There are also other realities driving annuities’ rising popularity. The golden age of defined-benefit (DB) pension plans is receding, making the fixed monthly payments of an annuity a bigger draw. According to Kari Holdsworth, vice president, individual wealth, at Toronto-based Sun Life Financial Inc., annuities are like a personal DB plan, giving clients a fixed benefit for life.
“Another reason [for the growth in annuities],” says Holdsworth, “is that with interest rates being low today and the markets having gone through some turmoil, there is a great awareness among those retiring that their future income is exposed to risk.”

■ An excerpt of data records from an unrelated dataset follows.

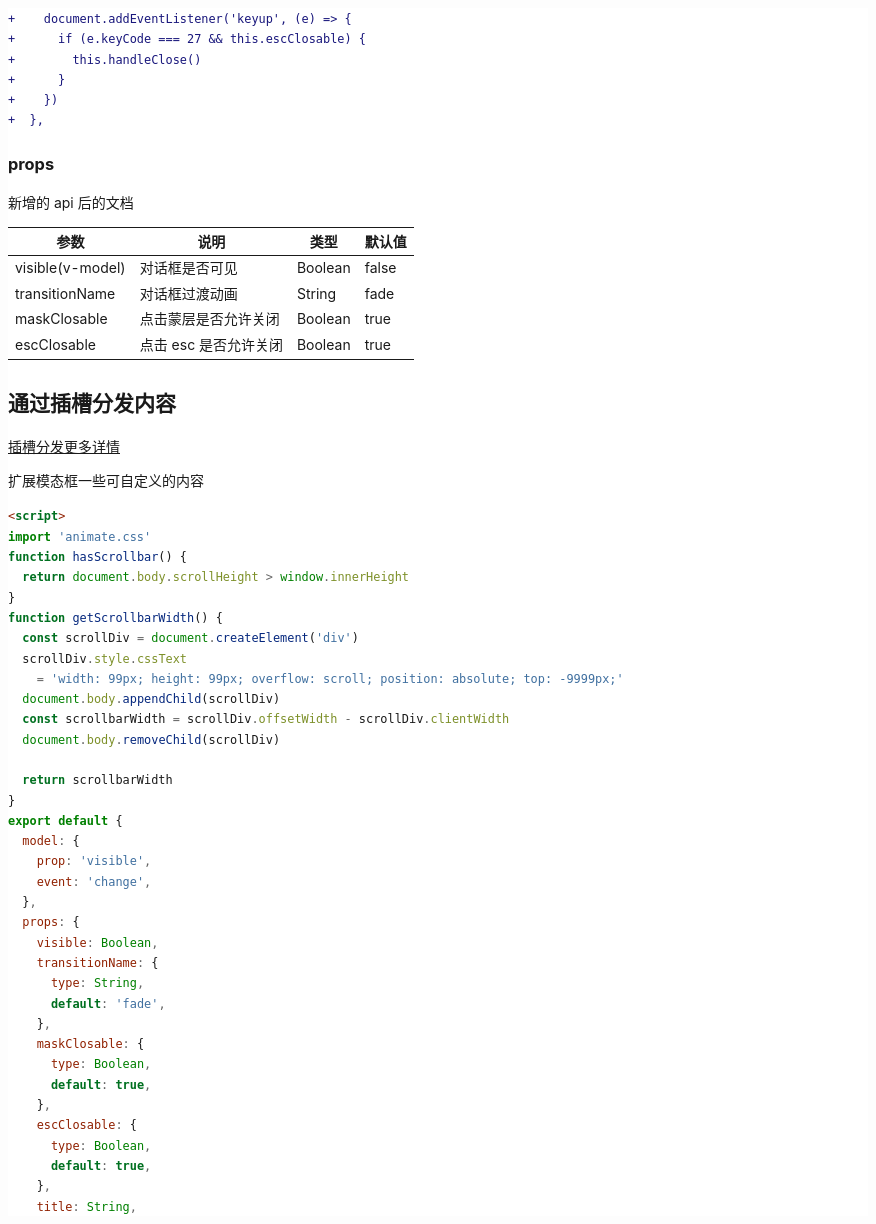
 ```diff
+    document.addEventListener('keyup', (e) => {
+      if (e.keyCode === 27 && this.escClosable) {
+        this.handleClose()
+      }
+    })
+  },
```

### props

新增的 api 后的文档

| 参数             | 说明                  | 类型    | 默认值 |
| ---------------- | --------------------- | ------- | ------ |
| visible(v-model) | 对话框是否可见        | Boolean | false  |
| transitionName   | 对话框过渡动画        | String  | fade   |
| maskClosable     | 点击蒙层是否允许关闭  | Boolean | true   |
| escClosable      | 点击 esc 是否允许关闭 | Boolean | true   |

## 通过插槽分发内容

[插槽分发更多详情](https://cn.vuejs.org/v2/guide/components.html#%E9%80%9A%E8%BF%87%E6%8F%92%E6%A7%BD%E5%88%86%E5%8F%91%E5%86%85%E5%AE%B9)

扩展模态框一些可自定义的内容

```html
<script>
import 'animate.css'
function hasScrollbar() {
  return document.body.scrollHeight > window.innerHeight
}
function getScrollbarWidth() {
  const scrollDiv = document.createElement('div')
  scrollDiv.style.cssText
    = 'width: 99px; height: 99px; overflow: scroll; position: absolute; top: -9999px;'
  document.body.appendChild(scrollDiv)
  const scrollbarWidth = scrollDiv.offsetWidth - scrollDiv.clientWidth
  document.body.removeChild(scrollDiv)

  return scrollbarWidth
}
export default {
  model: {
    prop: 'visible',
    event: 'change',
  },
  props: {
    visible: Boolean,
    transitionName: {
      type: String,
      default: 'fade',
    },
    maskClosable: {
      type: Boolean,
      default: true,
    },
    escClosable: {
      type: Boolean,
      default: true,
    },
    title: String,
```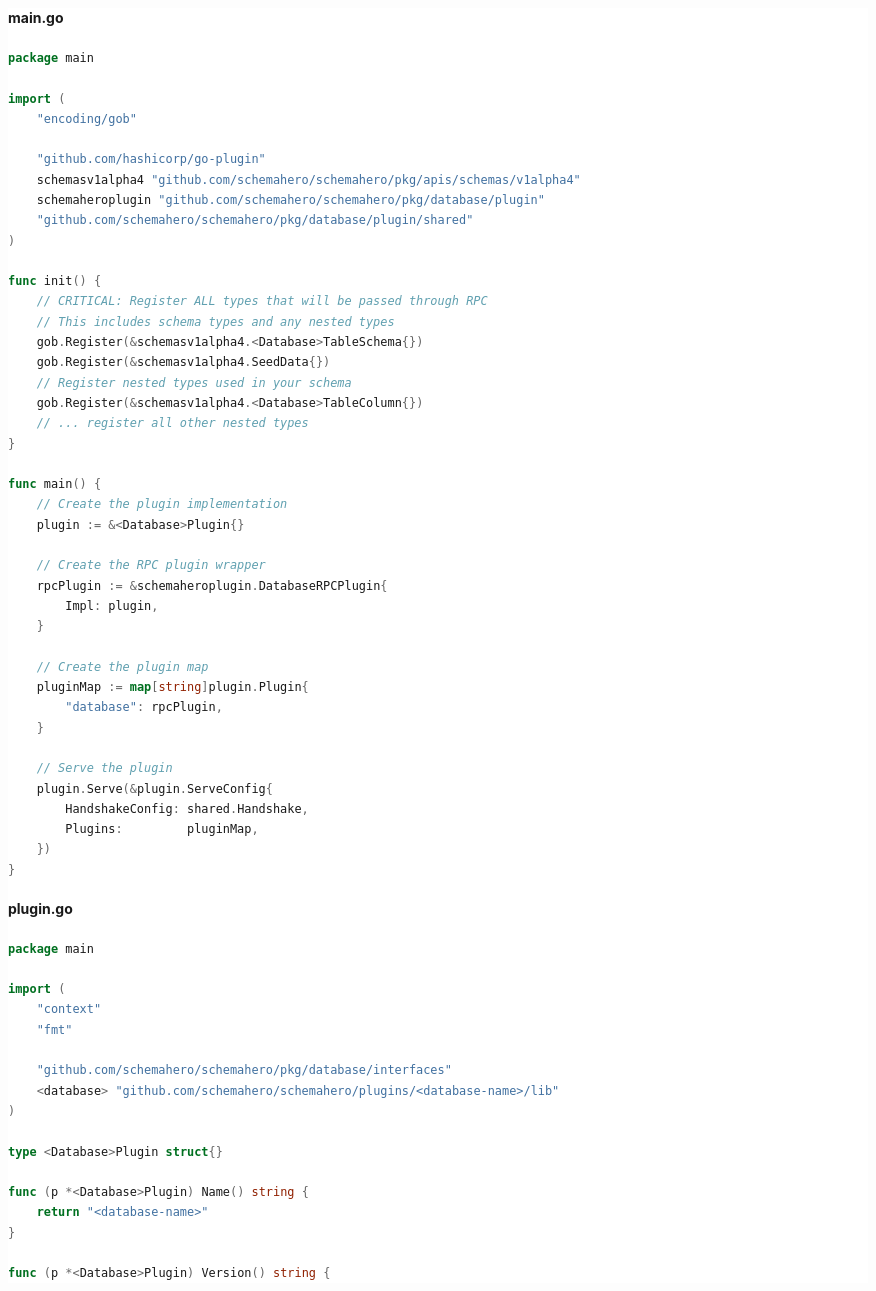 #### main.go
```go
package main

import (
    "encoding/gob"
    
    "github.com/hashicorp/go-plugin"
    schemasv1alpha4 "github.com/schemahero/schemahero/pkg/apis/schemas/v1alpha4"
    schemaheroplugin "github.com/schemahero/schemahero/pkg/database/plugin"
    "github.com/schemahero/schemahero/pkg/database/plugin/shared"
)

func init() {
    // CRITICAL: Register ALL types that will be passed through RPC
    // This includes schema types and any nested types
    gob.Register(&schemasv1alpha4.<Database>TableSchema{})
    gob.Register(&schemasv1alpha4.SeedData{})
    // Register nested types used in your schema
    gob.Register(&schemasv1alpha4.<Database>TableColumn{})
    // ... register all other nested types
}

func main() {
    // Create the plugin implementation
    plugin := &<Database>Plugin{}

    // Create the RPC plugin wrapper
    rpcPlugin := &schemaheroplugin.DatabaseRPCPlugin{
        Impl: plugin,
    }

    // Create the plugin map
    pluginMap := map[string]plugin.Plugin{
        "database": rpcPlugin,
    }

    // Serve the plugin
    plugin.Serve(&plugin.ServeConfig{
        HandshakeConfig: shared.Handshake,
        Plugins:         pluginMap,
    })
}
```

#### plugin.go
```go
package main

import (
    "context"
    "fmt"

    "github.com/schemahero/schemahero/pkg/database/interfaces"
    <database> "github.com/schemahero/schemahero/plugins/<database-name>/lib"
)

type <Database>Plugin struct{}

func (p *<Database>Plugin) Name() string {
    return "<database-name>"
}

func (p *<Database>Plugin) Version() string {
```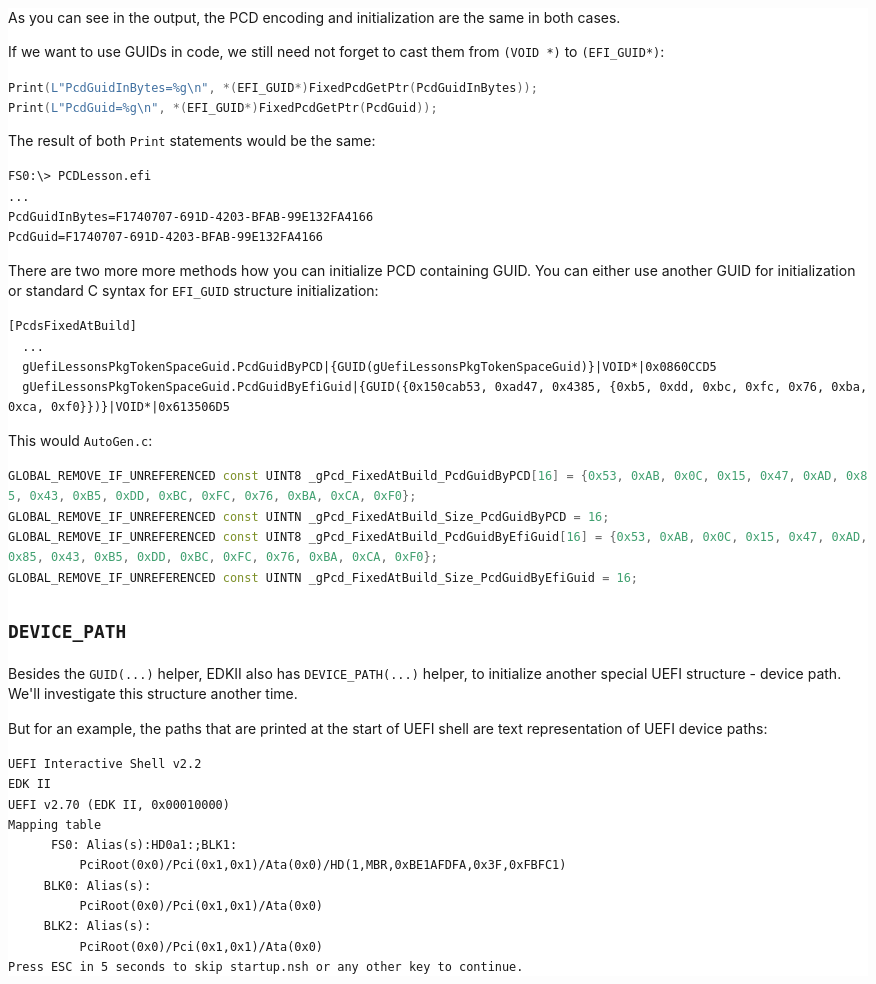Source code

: As you can see in the output, the PCD encoding and initialization are the same in both cases.

If we want to use GUIDs in code, we still need not forget to cast them from `(VOID *)` to `(EFI_GUID*)`:
```cpp
Print(L"PcdGuidInBytes=%g\n", *(EFI_GUID*)FixedPcdGetPtr(PcdGuidInBytes));
Print(L"PcdGuid=%g\n", *(EFI_GUID*)FixedPcdGetPtr(PcdGuid));
```

The result of both `Print` statements would be the same:
```
FS0:\> PCDLesson.efi
...
PcdGuidInBytes=F1740707-691D-4203-BFAB-99E132FA4166
PcdGuid=F1740707-691D-4203-BFAB-99E132FA4166
```

There are two more more methods how you can initialize PCD containing GUID. You can either use another GUID for initialization or standard C syntax for `EFI_GUID` structure initialization:
```
[PcdsFixedAtBuild]
  ...
  gUefiLessonsPkgTokenSpaceGuid.PcdGuidByPCD|{GUID(gUefiLessonsPkgTokenSpaceGuid)}|VOID*|0x0860CCD5
  gUefiLessonsPkgTokenSpaceGuid.PcdGuidByEfiGuid|{GUID({0x150cab53, 0xad47, 0x4385, {0xb5, 0xdd, 0xbc, 0xfc, 0x76, 0xba, 0xca, 0xf0}})}|VOID*|0x613506D5
```

This would `AutoGen.c`:
```cpp
GLOBAL_REMOVE_IF_UNREFERENCED const UINT8 _gPcd_FixedAtBuild_PcdGuidByPCD[16] = {0x53, 0xAB, 0x0C, 0x15, 0x47, 0xAD, 0x85, 0x43, 0xB5, 0xDD, 0xBC, 0xFC, 0x76, 0xBA, 0xCA, 0xF0};
GLOBAL_REMOVE_IF_UNREFERENCED const UINTN _gPcd_FixedAtBuild_Size_PcdGuidByPCD = 16;
GLOBAL_REMOVE_IF_UNREFERENCED const UINT8 _gPcd_FixedAtBuild_PcdGuidByEfiGuid[16] = {0x53, 0xAB, 0x0C, 0x15, 0x47, 0xAD, 0x85, 0x43, 0xB5, 0xDD, 0xBC, 0xFC, 0x76, 0xBA, 0xCA, 0xF0};
GLOBAL_REMOVE_IF_UNREFERENCED const UINTN _gPcd_FixedAtBuild_Size_PcdGuidByEfiGuid = 16;
```

## `DEVICE_PATH`

Besides the `GUID(...)` helper, EDKII also has `DEVICE_PATH(...)` helper, to initialize another special UEFI structure - device path. We'll investigate this structure another time.

But for an example, the paths that are printed at the start of UEFI shell are text representation of UEFI device paths:
```
UEFI Interactive Shell v2.2
EDK II
UEFI v2.70 (EDK II, 0x00010000)
Mapping table
      FS0: Alias(s):HD0a1:;BLK1:
          PciRoot(0x0)/Pci(0x1,0x1)/Ata(0x0)/HD(1,MBR,0xBE1AFDFA,0x3F,0xFBFC1)
     BLK0: Alias(s):
          PciRoot(0x0)/Pci(0x1,0x1)/Ata(0x0)
     BLK2: Alias(s):
          PciRoot(0x0)/Pci(0x1,0x1)/Ata(0x0)
Press ESC in 5 seconds to skip startup.nsh or any other key to continue.
```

Annuities, which don’t require a medical before purchasing, also take advantage of “mortality pooling,” which uses averages of life expectancies in a particular age group to set the payout rates for annuities. An example from Sun Life uses annualized income from a $100,000 annuity as of Oct. 1, 2012: a couple that purchases a joint annuity at age 65 will receive $5,170 a year (paid out monthly); of 10 couples aged 65, nine are expected to have at least one spouse surviving at age 85, by which time they will have received slightly more than the original $100,000 in income.
Generally, financial advisors agree that only a portion of a client’s retirement income should come from annuities. How much depends on the individual’s needs, risk tolerance and whether he or she wants to leave a financial legacy. For this decision, the cost of essentials like housing, food and transportation is key.
“Annuities are usually put into a retirement plan to cover the basics, the essentials, the things that won’t go away,” says Josephine Gurreri, associate vice president at Montreal-based Standard Life Assurance Co. of Canada. “For that guaranteed stream, you would want to lock that in with a life annuity. The rest of your retirement savings you can use for discretionary purposes.”
There are online tools to help you establish how much a client should put into an annuity to meet his or her fixed monthly expenses. Winnie Go, senior wealth advisor with Toronto-based ScotiaMcLeod Inc., recommends that 10%-20% of total investible assets go into annuities.
Once your client has decided on annuities, he or she can choose from a variety of bells and whistles. For example, there are joint-and-survivor annuities that provide reduced payments to the surviving spouse, says Gurreri: “Sometimes, if you want to make the annuity less expensive, you can say that after the first death, we might not need the same amount of income.”
There are also annuities with fixed terms. These offer a long guarantee period in exchange for lower monthly income. Or, Holdsworth says, a shorter guarantee period with higher income is available.
Some annuities have a set guarantee period with any remaining amount in the period going to beneficiaries if the annuity-holder dies before the period is over. “You can select whatever guarantee you want,” says Gurreri. “But, of course, the more the guarantee, the more expensive the annuity will be.”
Go prefers using non-registered money in prescribed annuity contracts, which are taxed in a more efficient manner than is interest income. For a prescribed annuity, a portion of each payment is taxable and a portion is a return of capital, which is not taxed.
But not all clients are suited to annuities. The biggest drawback is that the capital used to purchase the annuity essentially is lost. (For other drawbacks, see sidebar below.) IE
Top five drawbacks of annuities
1. Annuities are not liquid; they cannot be cashed out.
2. Decisions on the annuity plan must be made at the time of purchase and cannot be altered if needs change.
3. Increases for inflation are not available unless the annuity has that specific protection – usually for an additional cost.
4. If interest rates are low at the time of purchase, that rate is locked in for life (or the term of the contract).
5. Unless the annuity contract specifically states otherwise, beneficiaries do not receive anything.